According to Meira Filho, the climate system has essentially two memories: the first one has to do with the fact that greenhouse gases remain in the atmosphere for different periods (ten years for methane and more than 100 years for nitrous oxide; in the case of CO2, the decrease is related to the level of biological activity on the planet); the second memory concerns the slow warming movement of the oceans, governed by maritime currents, which are relatively slow.
The permanence of gases
The combination of these two memories leads the maximum effect on climate change of methane to take place 20 years after the emission, and of carbon dioxide and nitrous oxide, 40 to 50 years. “This means that if we want to stabilize temperature in 2100, we have to stabilize emissions by 2050 and this depends on the industries and the infrastructure that are being planned today. Hence the urgency of dealing with the problem.”

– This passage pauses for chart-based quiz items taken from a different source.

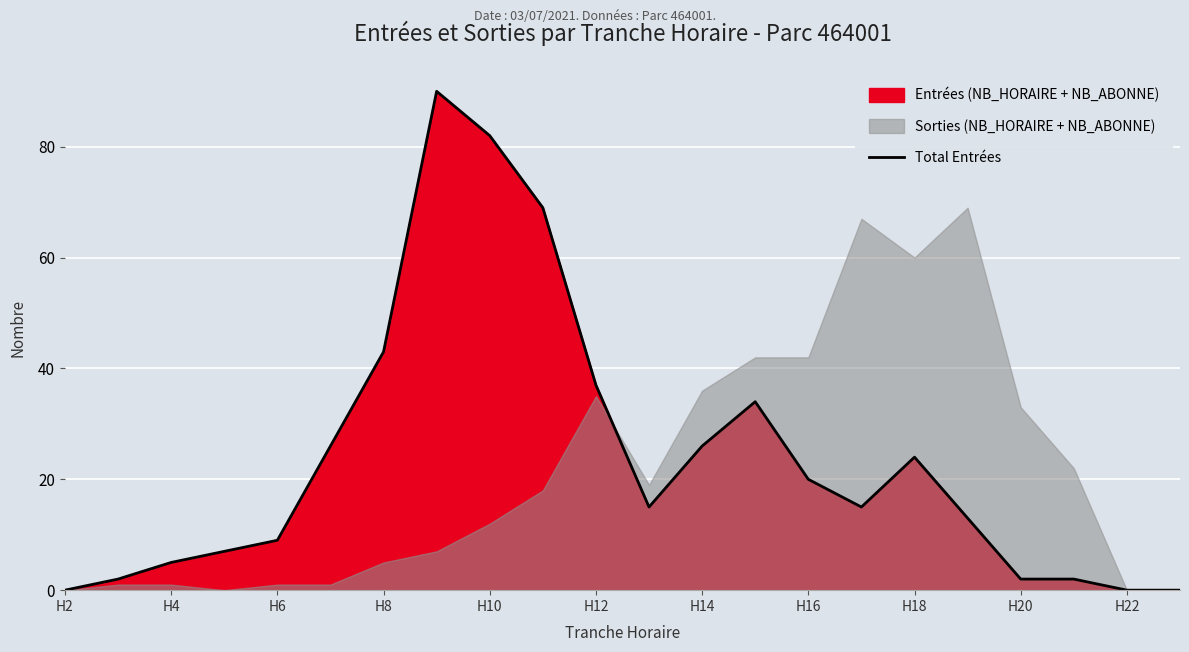

At which label is Total Entrées closest to 45?

H8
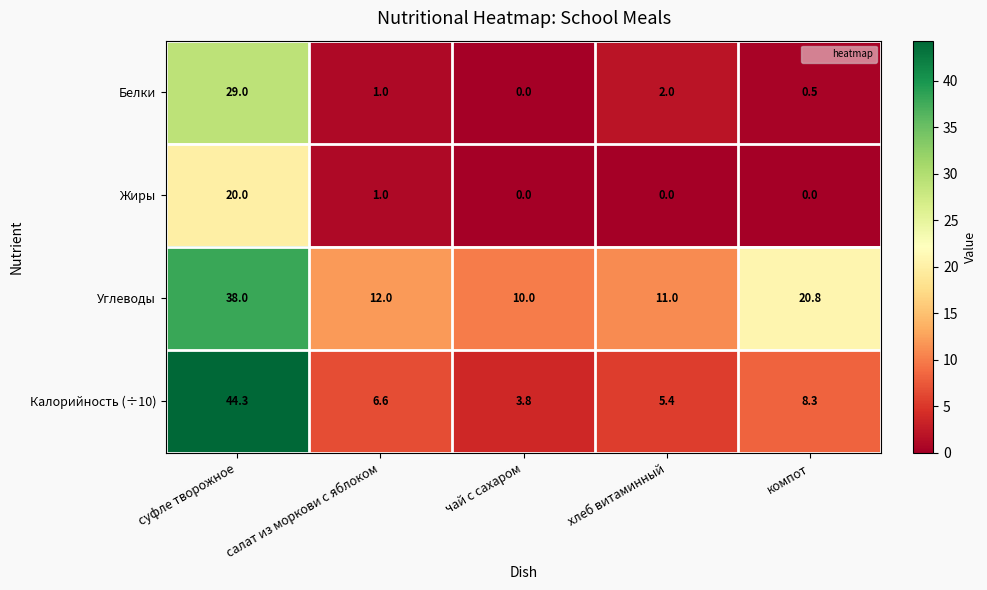

Reading right to left, extract all data points from this chart.

Белки: компот=0.5	хлеб витаминный=2.0	чай с сахаром=0.0	салат из моркови с яблоком=1.0	суфле творожное=29.0
Жиры: компот=0.0	хлеб витаминный=0.0	чай с сахаром=0.0	салат из моркови с яблоком=1.0	суфле творожное=20.0
Углеводы: компот=20.8	хлеб витаминный=11.0	чай с сахаром=10.0	салат из моркови с яблоком=12.0	суфле творожное=38.0
Калорийность (÷10): компот=8.3	хлеб витаминный=5.4	чай с сахаром=3.8	салат из моркови с яблоком=6.6	суфле творожное=44.3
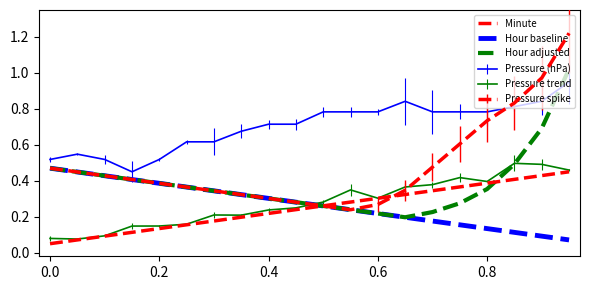

Is this an area chart (filled region under the line)?

No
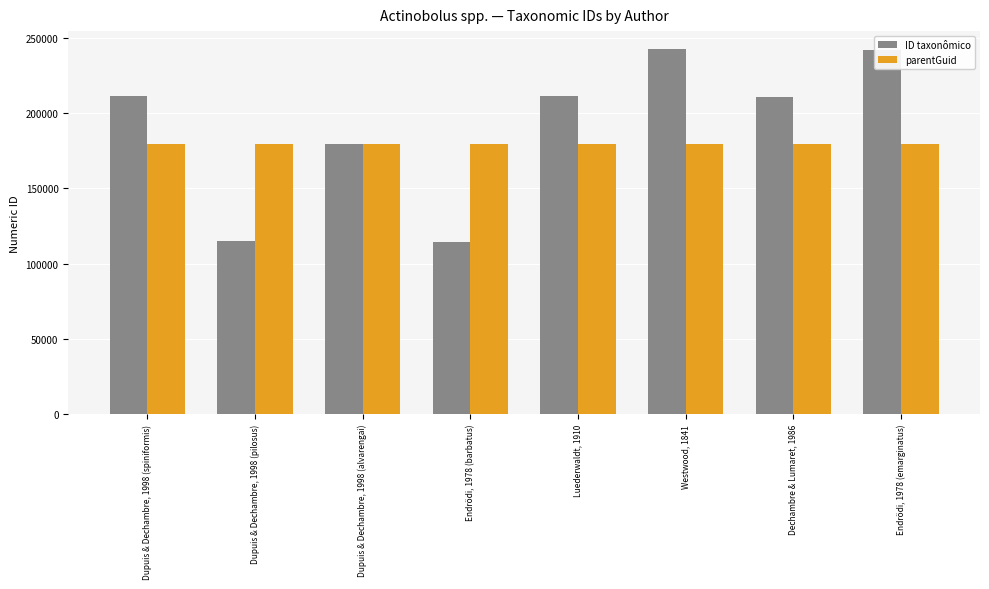

Is the value of parentGuid at Westwood, 1841 greater than the value of ID taxonômico at Westwood, 1841?

No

Meira Filho concluded with a warning based on another scientific methodology: “If we look at this scenario using the concept of phase space and if we place in the coordinates of a multidimensional space one of the important variables that describe the climate system over time, the conclusion we reach is that we have already entered a phase space that we have never occupied in the last 800,000 years. This is scary, to say the least. We are in uncharted territory and this brings risks to the continuity of life.”